▶ **Exercise brief**: The entries below are to be copied exactly, with nothing left out.

▶ **Exercise materials**:
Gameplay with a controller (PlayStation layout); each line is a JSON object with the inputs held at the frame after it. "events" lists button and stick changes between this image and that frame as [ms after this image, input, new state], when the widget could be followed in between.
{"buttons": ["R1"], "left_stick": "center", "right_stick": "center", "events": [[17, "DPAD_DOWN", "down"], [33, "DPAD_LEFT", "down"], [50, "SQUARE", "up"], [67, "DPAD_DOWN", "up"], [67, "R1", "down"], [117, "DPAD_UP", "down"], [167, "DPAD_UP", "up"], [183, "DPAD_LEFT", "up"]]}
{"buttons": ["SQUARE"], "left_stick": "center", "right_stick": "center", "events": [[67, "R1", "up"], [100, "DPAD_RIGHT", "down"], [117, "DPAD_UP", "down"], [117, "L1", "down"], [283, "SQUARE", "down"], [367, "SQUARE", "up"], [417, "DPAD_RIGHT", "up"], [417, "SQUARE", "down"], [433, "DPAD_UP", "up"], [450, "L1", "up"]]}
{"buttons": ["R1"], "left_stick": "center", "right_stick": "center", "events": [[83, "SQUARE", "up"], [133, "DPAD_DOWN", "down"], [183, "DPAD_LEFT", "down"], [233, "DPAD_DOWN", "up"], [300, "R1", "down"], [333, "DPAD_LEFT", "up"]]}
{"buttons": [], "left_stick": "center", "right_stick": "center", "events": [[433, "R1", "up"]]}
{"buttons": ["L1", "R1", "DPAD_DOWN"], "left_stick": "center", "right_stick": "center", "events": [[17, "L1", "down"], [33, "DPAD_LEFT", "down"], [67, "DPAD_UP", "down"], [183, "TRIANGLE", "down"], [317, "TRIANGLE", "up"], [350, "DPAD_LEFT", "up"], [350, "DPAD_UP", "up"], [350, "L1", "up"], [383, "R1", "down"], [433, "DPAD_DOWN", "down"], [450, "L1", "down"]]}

▶ **Worked solution**:
Gameplay with a controller (PlayStation layout); each line is a JSON object with the inputs held at the frame after it. "events" lists button and stick changes between this image and that frame as [ms after this image, input, new state], when the widget could be followed in between.
{"buttons": ["R1"], "left_stick": "center", "right_stick": "center", "events": [[17, "DPAD_DOWN", "down"], [33, "DPAD_LEFT", "down"], [50, "SQUARE", "up"], [67, "DPAD_DOWN", "up"], [67, "R1", "down"], [117, "DPAD_UP", "down"], [167, "DPAD_UP", "up"], [183, "DPAD_LEFT", "up"]]}
{"buttons": ["SQUARE"], "left_stick": "center", "right_stick": "center", "events": [[67, "R1", "up"], [100, "DPAD_RIGHT", "down"], [117, "DPAD_UP", "down"], [117, "L1", "down"], [283, "SQUARE", "down"], [367, "SQUARE", "up"], [417, "DPAD_RIGHT", "up"], [417, "SQUARE", "down"], [433, "DPAD_UP", "up"], [450, "L1", "up"]]}
{"buttons": ["R1"], "left_stick": "center", "right_stick": "center", "events": [[83, "SQUARE", "up"], [133, "DPAD_DOWN", "down"], [183, "DPAD_LEFT", "down"], [233, "DPAD_DOWN", "up"], [300, "R1", "down"], [333, "DPAD_LEFT", "up"]]}
{"buttons": [], "left_stick": "center", "right_stick": "center", "events": [[433, "R1", "up"]]}
{"buttons": ["L1", "R1", "DPAD_DOWN"], "left_stick": "center", "right_stick": "center", "events": [[17, "L1", "down"], [33, "DPAD_LEFT", "down"], [67, "DPAD_UP", "down"], [183, "TRIANGLE", "down"], [317, "TRIANGLE", "up"], [350, "DPAD_LEFT", "up"], [350, "DPAD_UP", "up"], [350, "L1", "up"], [383, "R1", "down"], [433, "DPAD_DOWN", "down"], [450, "L1", "down"]]}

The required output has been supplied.